◆ **What you will do**:
1/ Name every failure condition that the page on testing resilience says integration tests should simulate.
2/ From the page on testing resilience, quote the passage from "5 min read Chapter" to "an error page." word for word.

*** Excerpt to read Section Begins ***

Skip to main content
resilience patterns in production

Testing Resilience

5 min read Chapter 29 of 40

Testing Resilience

A unit test for a circuit breaker tests whether CircuitBreaker.executeSupplier() throws CallNotPermittedException after the threshold is crossed. This confirms the library works. It does not confirm that your application behaves correctly when the circuit breaker opens. The fallback activates. The metrics emit. The response code is 200 (degraded), not 503. The customer sees a slightly less accurate fraud score, not an error page.

Resilience testing requires integration tests that simulate real failure conditions: network timeouts, connection refusals, slow responses, and partial failures. The dependency must be a real (or realistically simulated) service, not a mock that returns instantly.

The Test Infrastructure

// PRODUCTION - Base class for resilience integration tests
@SpringBootTest(webEnvironment = SpringBootTest.WebEnvironment.RANDOM_PORT)
@Testcontainers
abstract class ResilienceTestBase {

    @Container
    static GenericContainer<?> fraudService = new GenericContainer<>(
            DockerImageName.parse("wiremock/wiremock:latest"))
            .withExposedPorts(8080)
            .withCommand("--global-response-templating");

    @Container
    static GenericContainer<?> balanceService = new GenericContainer<>(
            DockerImageName.parse("wiremock/wiremock:latest"))

*** Excerpt to read Section Ends ***
*** The data Section Begins ***

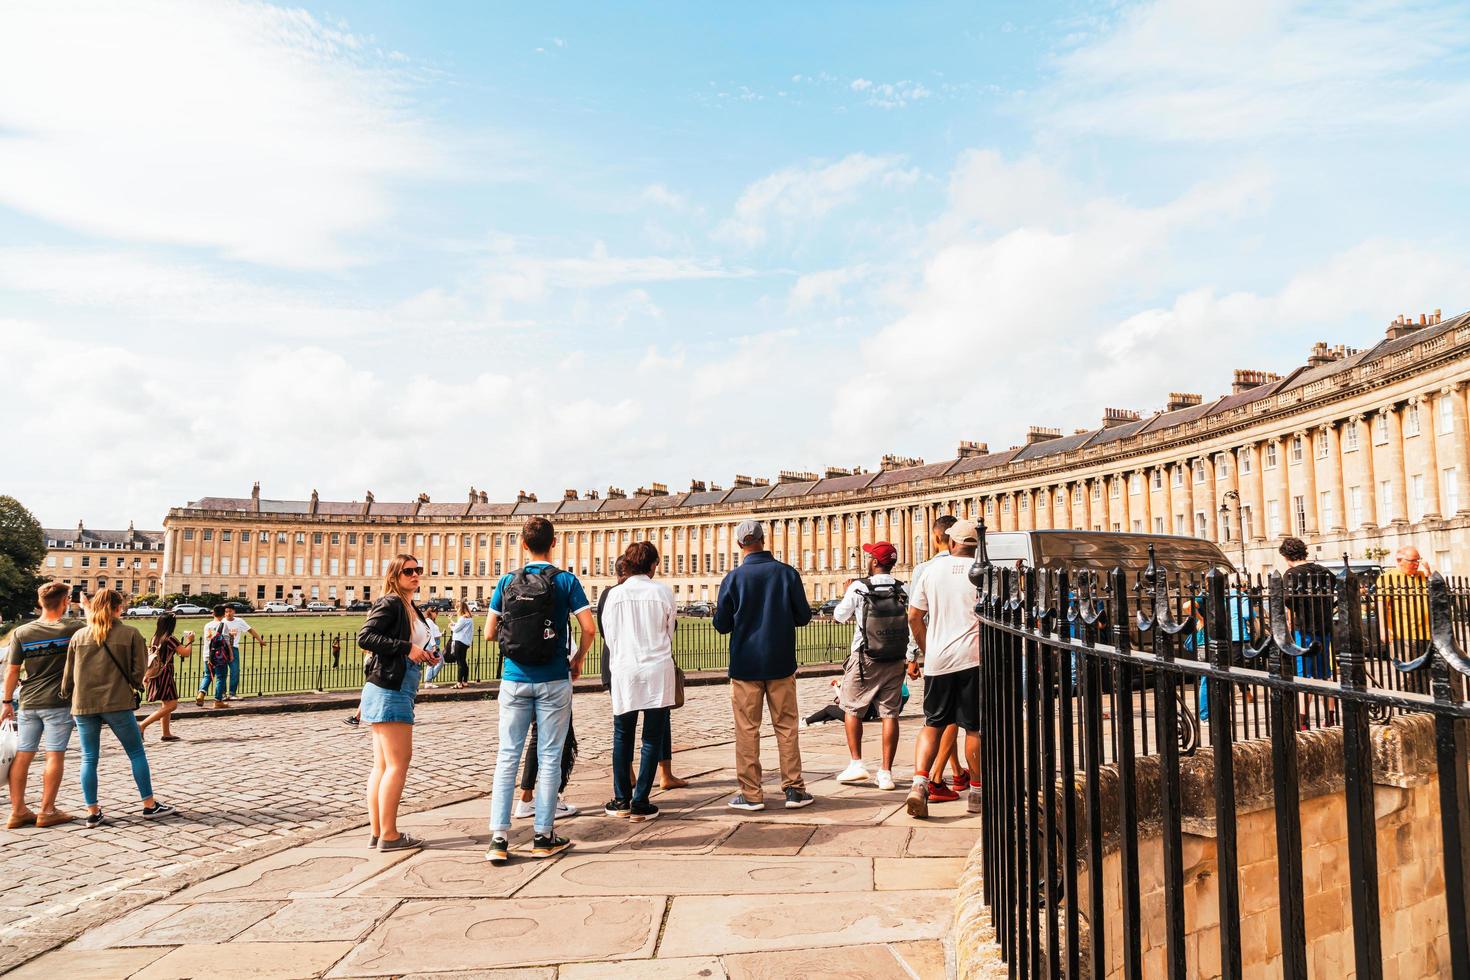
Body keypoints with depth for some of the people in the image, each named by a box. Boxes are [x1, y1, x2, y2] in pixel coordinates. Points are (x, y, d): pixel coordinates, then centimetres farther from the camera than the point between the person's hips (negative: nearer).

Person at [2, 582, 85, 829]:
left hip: (28, 704, 4)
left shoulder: (21, 632, 1)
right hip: (59, 703, -4)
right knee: (55, 755, 1)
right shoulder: (73, 628, -9)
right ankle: (47, 811, 4)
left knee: (22, 755, 9)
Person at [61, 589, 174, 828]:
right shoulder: (130, 634, -4)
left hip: (83, 705, 3)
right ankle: (150, 805, 11)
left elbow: (68, 673, 6)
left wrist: (65, 695, 20)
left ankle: (92, 812, 12)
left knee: (89, 759, 11)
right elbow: (139, 670, -5)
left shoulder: (79, 636, 4)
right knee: (137, 753, 7)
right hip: (118, 703, -3)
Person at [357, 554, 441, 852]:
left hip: (400, 690, 10)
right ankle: (389, 835, -2)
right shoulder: (390, 603, -9)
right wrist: (406, 647, -21)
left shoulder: (412, 609, 17)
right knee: (399, 762, -7)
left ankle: (376, 832, 16)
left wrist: (423, 655, 5)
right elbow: (364, 636, -19)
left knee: (382, 765, 11)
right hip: (388, 690, -10)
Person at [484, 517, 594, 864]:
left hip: (514, 679, 2)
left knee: (507, 756, 6)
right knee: (549, 757, 6)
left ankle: (498, 838, 4)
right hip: (553, 680, -2)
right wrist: (577, 660, 7)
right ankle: (543, 836, 12)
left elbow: (490, 631, 2)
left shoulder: (507, 582, 2)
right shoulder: (566, 580, -4)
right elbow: (589, 628, -9)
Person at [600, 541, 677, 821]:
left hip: (625, 671, 1)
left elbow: (609, 635, 4)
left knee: (622, 736, 13)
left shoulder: (616, 594, -2)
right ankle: (640, 803, 6)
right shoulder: (663, 592, -4)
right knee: (653, 738, 6)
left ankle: (621, 800, 16)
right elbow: (670, 631, 6)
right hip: (658, 671, -1)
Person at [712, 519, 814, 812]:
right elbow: (803, 616, 1)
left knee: (747, 730, 6)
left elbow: (721, 625, -2)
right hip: (781, 663, 1)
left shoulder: (733, 578, -7)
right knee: (786, 726, 10)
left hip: (745, 664, -1)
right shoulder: (787, 573, -4)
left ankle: (751, 794, 8)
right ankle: (794, 789, 11)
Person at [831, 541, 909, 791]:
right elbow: (913, 625, 3)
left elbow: (840, 615, 4)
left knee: (852, 709, 13)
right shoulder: (904, 590, -1)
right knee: (890, 714, 6)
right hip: (895, 661, 3)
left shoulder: (859, 588, -9)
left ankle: (856, 763, 9)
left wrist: (845, 596, 19)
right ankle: (886, 772, 8)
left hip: (866, 660, -3)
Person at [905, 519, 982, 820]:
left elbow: (914, 616, 9)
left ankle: (919, 783, -7)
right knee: (974, 727, 8)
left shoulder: (933, 568, 7)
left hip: (937, 659, 2)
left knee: (933, 724, 9)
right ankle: (978, 791, 17)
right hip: (972, 658, -2)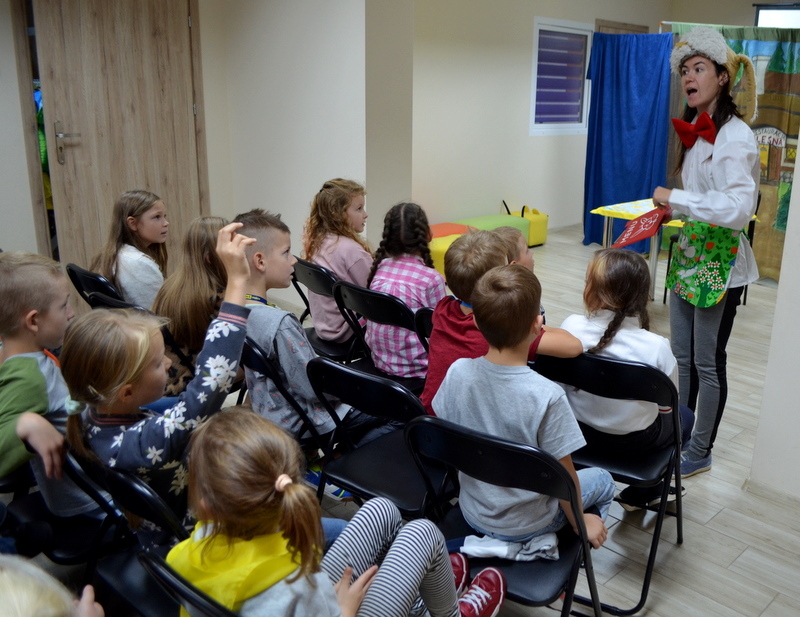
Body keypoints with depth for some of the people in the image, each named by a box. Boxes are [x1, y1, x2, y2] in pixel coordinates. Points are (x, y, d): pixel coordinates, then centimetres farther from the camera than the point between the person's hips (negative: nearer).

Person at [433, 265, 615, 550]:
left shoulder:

*** The data Section Ends ***

◆ **Responses for each task**:
1/ network timeouts, connection refusals, slow responses, partial failures

2/
5 min read Chapter 29 of 40

Testing Resilience

A unit test for a circuit breaker tests whether CircuitBreaker.executeSupplier() throws CallNotPermittedException after the threshold is crossed. This confirms the library works. It does not confirm that your application behaves correctly when the circuit breaker opens. The fallback activates. The metrics emit. The response code is 200 (degraded), not 503. The customer sees a slightly less accurate fraud score, not an error page.